I think, if McDermott wants to paint a picture of CIIS as having open, decent, fair-minded scholars—and me as reacting unfairly to the situation—that somebody should continue to present both sides of the picture so that nobody gets the impression that either I or CIIS is being fair and balanced in our response. "They really hate you over there" is the single phrase I hear most about the situation, and I think until CIIS assumes at least some mature responsibility for actively contributing to this atmosphere, things will continue to be adversarial. I have this adversarial stance with no other institution on the face of the planet, so to continue to suggest that this is some sort of neurotic pattern on my part simply does not wash with fair-minded observers.

I simply think it is important that people realize that both I and CIIS are involved in unfortunate practices, that neither side is being fair or neutral, that both sides have contributed equally to this animosity, and that until that atmosphere resolves itself, students who want to study my work, or any truly integral approaches, might be wise to choose another institution.
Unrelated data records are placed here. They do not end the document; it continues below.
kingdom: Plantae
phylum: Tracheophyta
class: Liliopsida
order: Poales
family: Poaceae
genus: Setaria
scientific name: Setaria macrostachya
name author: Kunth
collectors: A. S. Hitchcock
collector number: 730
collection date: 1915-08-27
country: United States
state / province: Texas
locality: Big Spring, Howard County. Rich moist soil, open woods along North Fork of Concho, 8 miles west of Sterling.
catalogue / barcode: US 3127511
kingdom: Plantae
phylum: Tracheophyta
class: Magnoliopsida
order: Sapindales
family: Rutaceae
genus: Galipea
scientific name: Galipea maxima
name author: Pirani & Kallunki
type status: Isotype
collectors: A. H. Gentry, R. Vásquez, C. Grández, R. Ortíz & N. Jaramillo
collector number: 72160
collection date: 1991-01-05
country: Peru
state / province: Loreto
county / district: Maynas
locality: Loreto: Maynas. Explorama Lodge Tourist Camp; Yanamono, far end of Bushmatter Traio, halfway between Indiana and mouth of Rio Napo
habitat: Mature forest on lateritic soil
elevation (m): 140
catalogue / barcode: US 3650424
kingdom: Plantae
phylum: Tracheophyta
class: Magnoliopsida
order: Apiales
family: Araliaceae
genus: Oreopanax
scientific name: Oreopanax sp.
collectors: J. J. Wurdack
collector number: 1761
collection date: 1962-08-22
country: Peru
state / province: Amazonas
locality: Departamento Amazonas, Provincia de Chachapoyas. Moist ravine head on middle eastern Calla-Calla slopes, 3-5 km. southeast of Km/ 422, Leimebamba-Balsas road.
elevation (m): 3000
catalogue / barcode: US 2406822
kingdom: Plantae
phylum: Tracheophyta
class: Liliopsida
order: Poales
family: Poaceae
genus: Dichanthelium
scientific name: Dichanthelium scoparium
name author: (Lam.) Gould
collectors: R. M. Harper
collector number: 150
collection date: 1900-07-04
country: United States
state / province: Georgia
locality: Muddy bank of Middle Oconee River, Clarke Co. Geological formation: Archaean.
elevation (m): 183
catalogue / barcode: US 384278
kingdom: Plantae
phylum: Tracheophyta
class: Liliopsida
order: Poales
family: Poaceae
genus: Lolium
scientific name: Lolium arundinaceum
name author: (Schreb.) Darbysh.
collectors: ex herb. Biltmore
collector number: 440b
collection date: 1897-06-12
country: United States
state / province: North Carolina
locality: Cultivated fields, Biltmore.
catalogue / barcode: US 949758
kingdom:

In the meantime, the slander coming out of CIIS continues to come from people who have not met me and do not know me, and to present it as anything other than that strikes me as duplicitous.

I, for one, am ready and willing to reverse my opinion the moment I get any substantial positive accounts of a fair treatment of my work at CIIS. I await any email that anybody would like to send, and I will gladly and publicly apologize to CIIS if and when my perceptions are shown to be substantially false.